### [PROBLEM TO WORK ON]
Below are records to return verbatim; the pictures are to be dropped.

### [GIVEN DATA]
**********
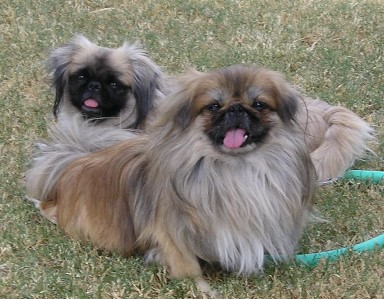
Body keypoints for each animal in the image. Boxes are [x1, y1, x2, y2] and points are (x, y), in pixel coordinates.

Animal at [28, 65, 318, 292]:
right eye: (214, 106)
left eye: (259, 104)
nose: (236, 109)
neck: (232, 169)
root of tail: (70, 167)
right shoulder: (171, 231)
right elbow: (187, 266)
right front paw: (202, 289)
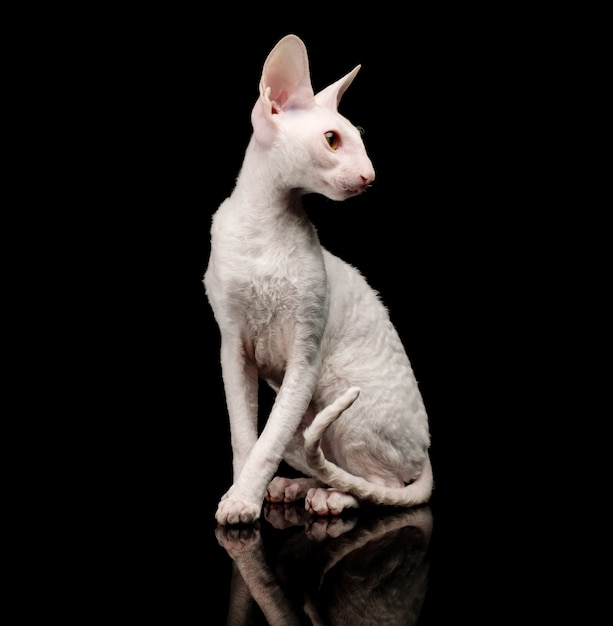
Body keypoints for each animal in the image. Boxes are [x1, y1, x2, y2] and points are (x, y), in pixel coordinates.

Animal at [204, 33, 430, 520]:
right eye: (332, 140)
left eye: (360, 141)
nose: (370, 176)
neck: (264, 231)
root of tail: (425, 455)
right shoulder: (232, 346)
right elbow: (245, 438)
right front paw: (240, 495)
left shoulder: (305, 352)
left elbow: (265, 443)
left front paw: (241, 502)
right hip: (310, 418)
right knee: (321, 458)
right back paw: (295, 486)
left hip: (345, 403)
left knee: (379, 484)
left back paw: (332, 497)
**********
### [TASK OUTPUT]
Body keypoints for each animal in the image. Boxes are [x1, y1, x2, y2] and points are (x, y), in pixel coordinates.

Animal at [28, 65, 318, 292]:
right eye: (214, 106)
left eye: (259, 104)
nose: (236, 109)
neck: (232, 169)
root of tail: (70, 167)
right shoulder: (171, 231)
right elbow: (187, 266)
right front paw: (202, 289)
Body keypoints for each animal in the image. Boxes are [x1, y1, x2, y2] and points are (x, y), in pixel coordinates.

Animal at [204, 33, 430, 520]:
right eye: (332, 140)
left eye: (360, 141)
nose: (370, 176)
neck: (264, 231)
root of tail: (425, 455)
right shoulder: (232, 346)
right elbow: (245, 438)
right front paw: (240, 495)
left shoulder: (305, 352)
left elbow: (265, 443)
left front paw: (241, 502)
right hip: (310, 418)
right knee: (321, 458)
right back paw: (295, 486)
left hip: (345, 403)
left knee: (379, 484)
left back paw: (332, 497)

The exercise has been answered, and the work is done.